SUPPLIED MATERIAL:
——————

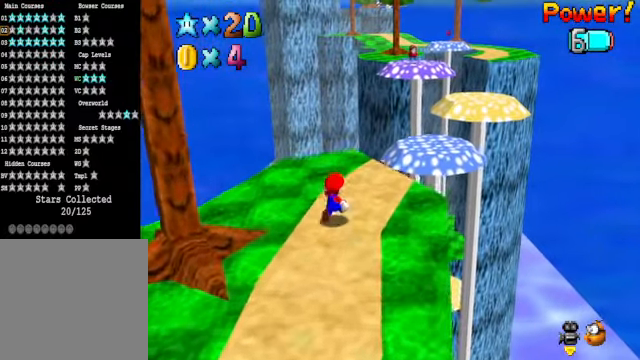
Gameplay with a controller (Xbox layout); each line is a JSON object with the inputs held at the frame after it. "events" lists button and stick changes between this image and that frame as [ms after this image, input, new state], when the widget could be followed in between.
{"buttons": [], "left_stick": "up-right", "right_stick": "center", "events": []}
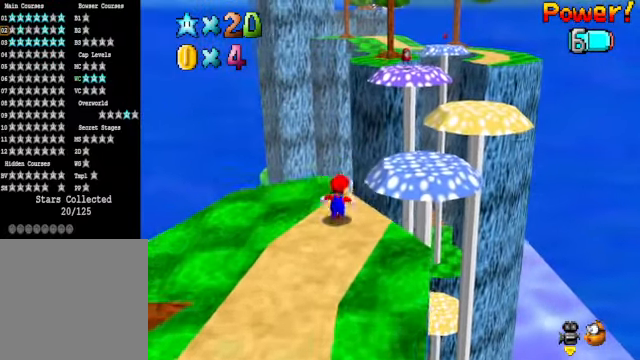
{"buttons": ["A"], "left_stick": "up-right", "right_stick": "center", "events": [[67, "A", "down"]]}
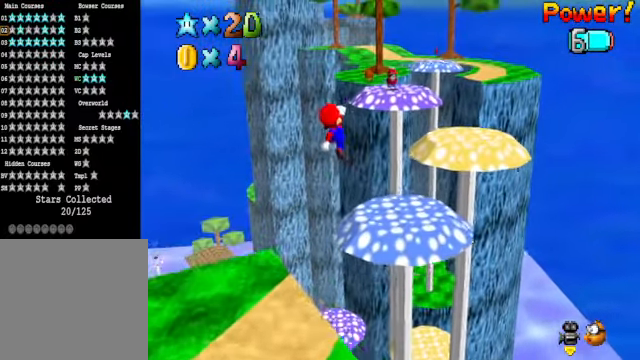
{"buttons": [], "left_stick": "up-right", "right_stick": "center", "events": [[100, "left_stick", "down-right"], [167, "left_stick", "down"], [200, "A", "up"], [367, "X", "down"], [401, "left_stick", "right"], [467, "left_stick", "up-right"], [501, "X", "up"]]}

——————

REQUIREMENT: Pictures stay out of the copy; print the material above exactly.

RESULT OF THE EXERCISE:
Gameplay with a controller (Xbox layout); each line is a JSON object with the inputs held at the frame after it. "events" lists button and stick changes between this image and that frame as [ms after this image, input, new state], when the widget could be followed in between.
{"buttons": [], "left_stick": "up-right", "right_stick": "center", "events": []}
{"buttons": ["A"], "left_stick": "up-right", "right_stick": "center", "events": [[67, "A", "down"]]}
{"buttons": [], "left_stick": "up-right", "right_stick": "center", "events": [[100, "left_stick", "down-right"], [167, "left_stick", "down"], [200, "A", "up"], [367, "X", "down"], [401, "left_stick", "right"], [467, "left_stick", "up-right"], [501, "X", "up"]]}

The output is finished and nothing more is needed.